Die Partie ist der bekannteste und in den Folgen krasseste Fall des Fußball-Wettskandals des Jahres 2004. Insgesamt sechs Spiele waren wohl betroffen, bei weiteren sieben gab es einen Manipulationsverdacht, der allerdings nicht erhärtet werden konnte. Neben Robert Hoyzer hatte auch Schiedsrichter Dominik Marks zwei Regionalligaspiele im Sinne seiner Auftraggeber beeinflusst.
7027 Zuschauer schauten an einem regnerischen Augustnachmittag im Hermann-Löns-Stadion in Paderborn die Pokalpartie. Ein DFB-Schiedsrichterbeobachter war nicht darunter. Das machte man damals noch nicht.

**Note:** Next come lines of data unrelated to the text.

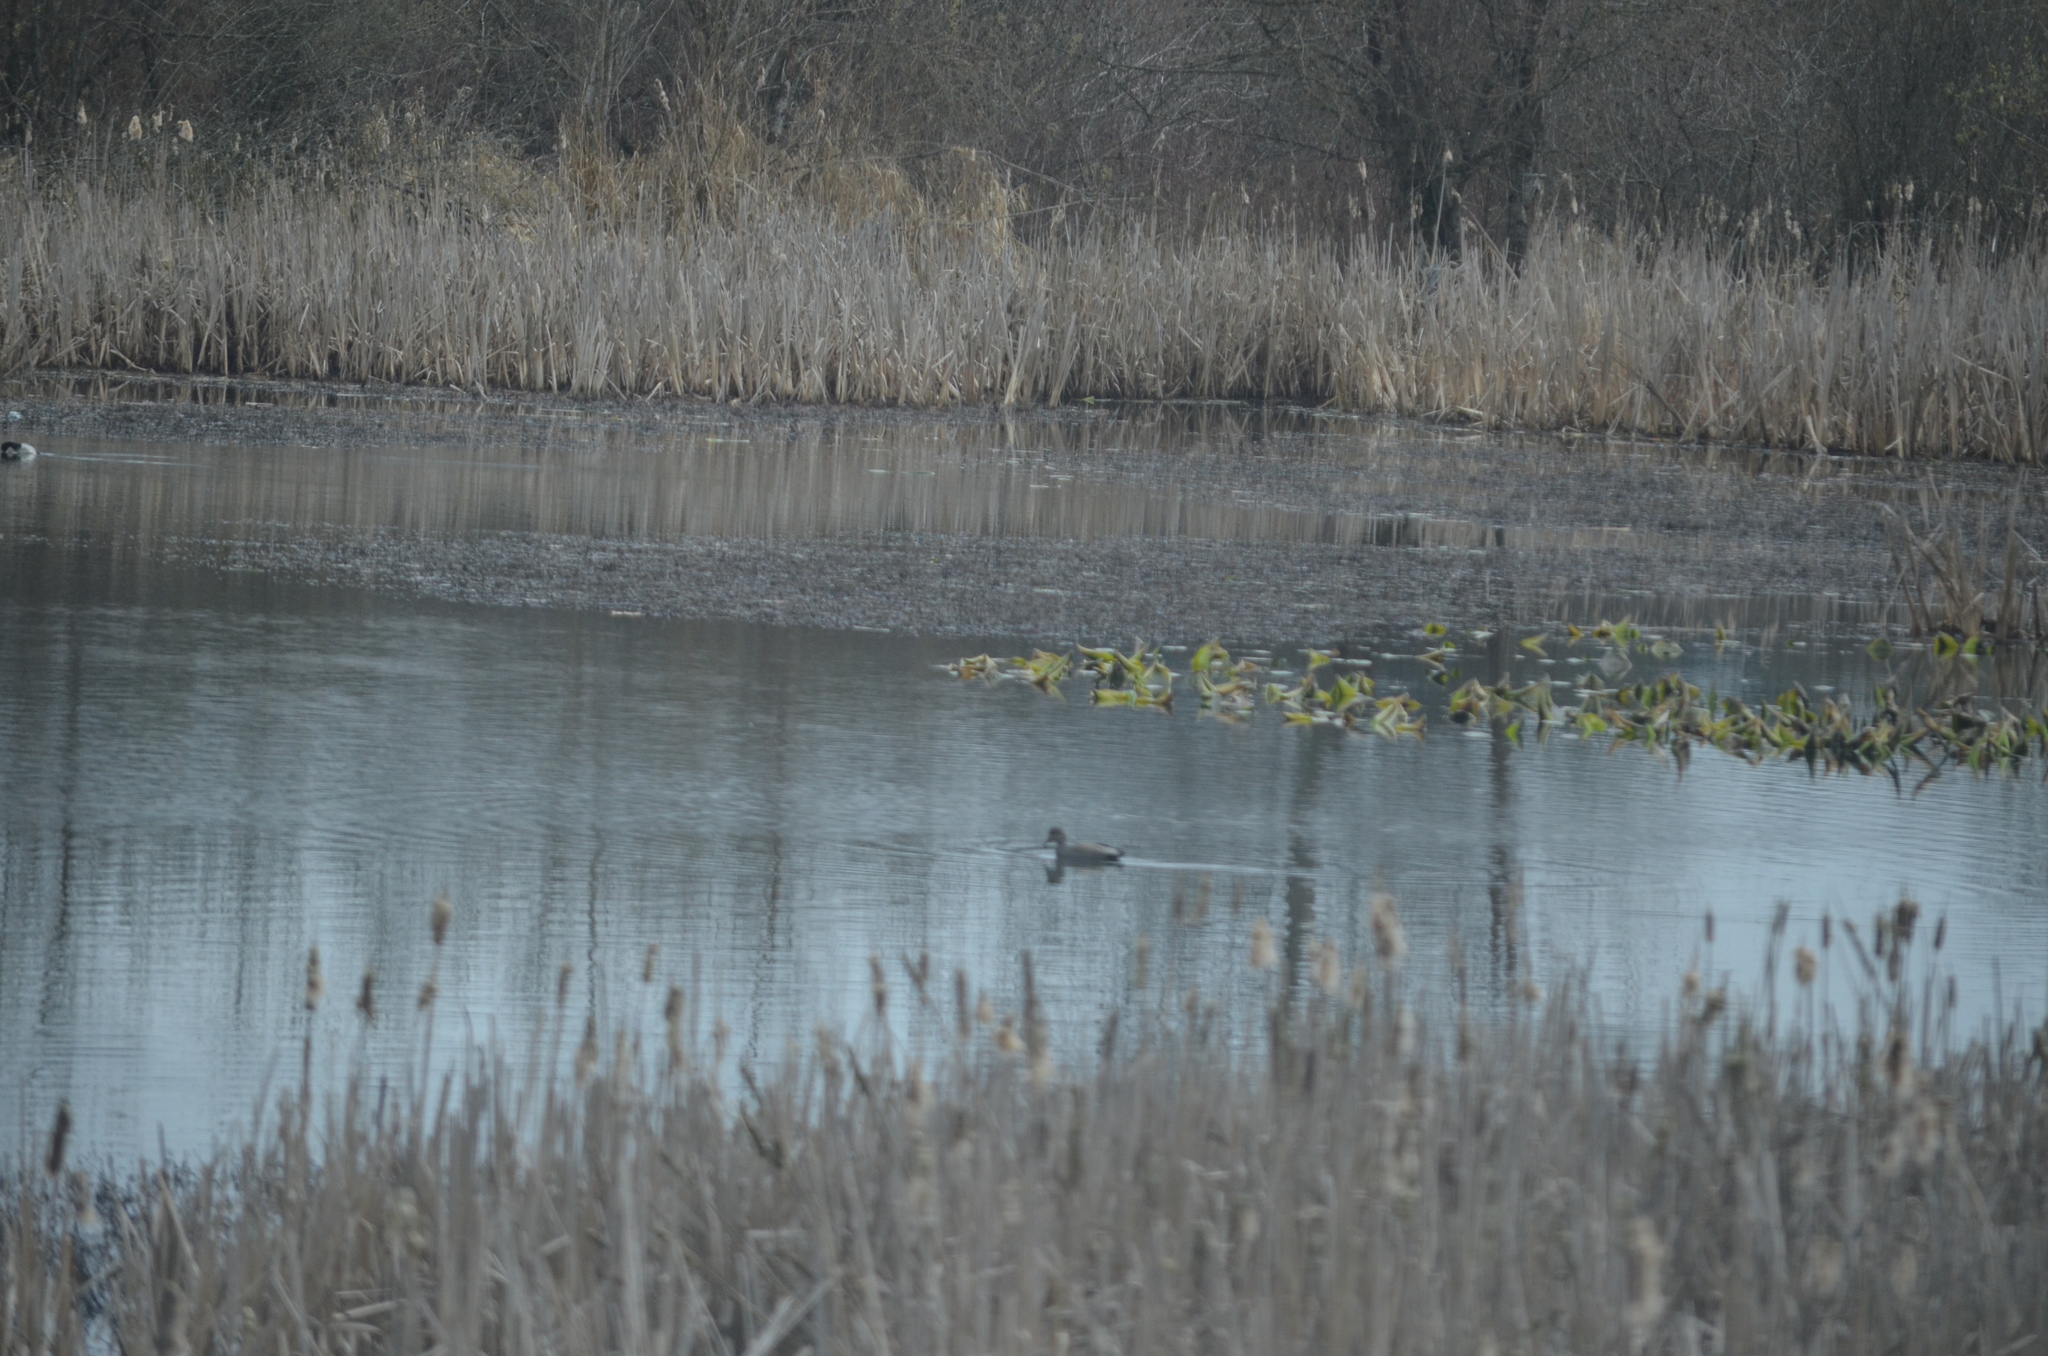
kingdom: Animalia
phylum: Chordata
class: Aves
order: Anseriformes
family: Anatidae
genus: Mareca
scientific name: Mareca strepera
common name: Gadwall
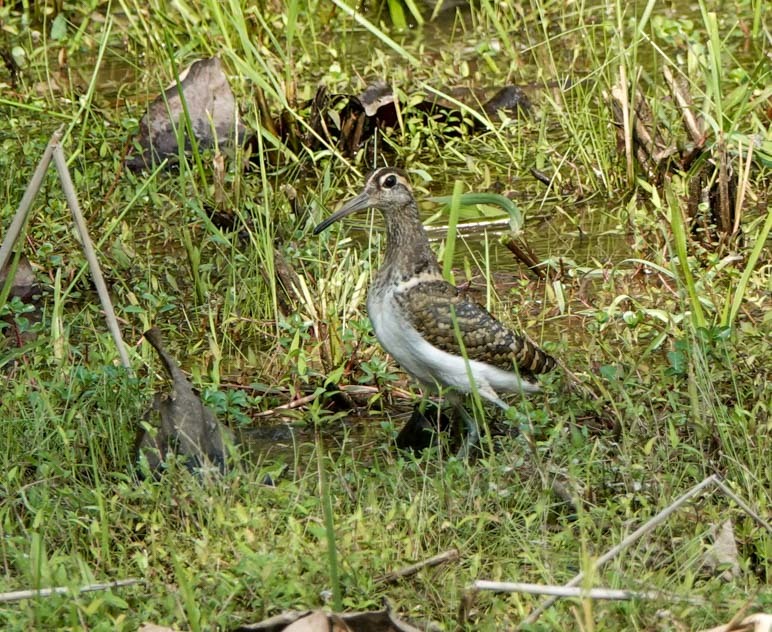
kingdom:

Alles lief nach Plan für den Erstligisten, der erstmals mit dem neu verpflichteten Nationalstürmer Benjamin Lauth auflief und in Emile Mpenza, Sergej Barbarez, Daniel Van Buyten und Mehdi Mahdavikia hochkarätige Stars in seinen Reihen hatte. 1:0 Christian Rahn (13.), 2:0 Mpenza (30.). Dann sank Thijs Waterink im HSV-Strafraum bei einem Eckball zu Boden. Elfmeter.
Waterinks Gegenspieler in der Szene war Rahn. „Solch ein Spiel vergisst man natürlich nie“, sagt der Außenverteidiger, der zwei Jahre zuvor als Nationalspieler vom FC St. Pauli zum HSV gewechselt war. „Ich habe ein Tor geschossen, das zweite mit einem Eckball vorbereitet und dann den Elfmeter ,verursacht‘.“ Gar nichts sei da gewesen beim Kontakt mit Waterink, „ich habe nur gedacht, der fällt über seine eigenen Füße“.
Der Niederländer Waterink wurde in der Aufarbeitung der Ereignisse vom DFB im April 2005 für vier Monate gesperrt. Der damalige Kapitän der Paderborner hatte gestanden, vor der Partie 10.000 Euro von einem Mann „südländischen Aussehens“ kassiert zu haben. Nach dem Spiel habe er jedem im Kader 500 Euro gegeben. 500 Euro!
Hoyzer bekam 67.000 Euro und einen Flachbildfernseher.
Das Café King in Berlin hat seit der Weltmeisterschaft im Sommer geschlossen. Das Haus hat den Besitzer gewechselt, und der neue möchte keine Gastronomie mehr. Die Hauptstadt hat – das kann man wohl so sagen – eine Touristenattraktion verloren. Das Café wurde von Milan Sapina betrieben, Hertha-Profi Josip Simunic und andere Kicker waren hier gern zu Gast.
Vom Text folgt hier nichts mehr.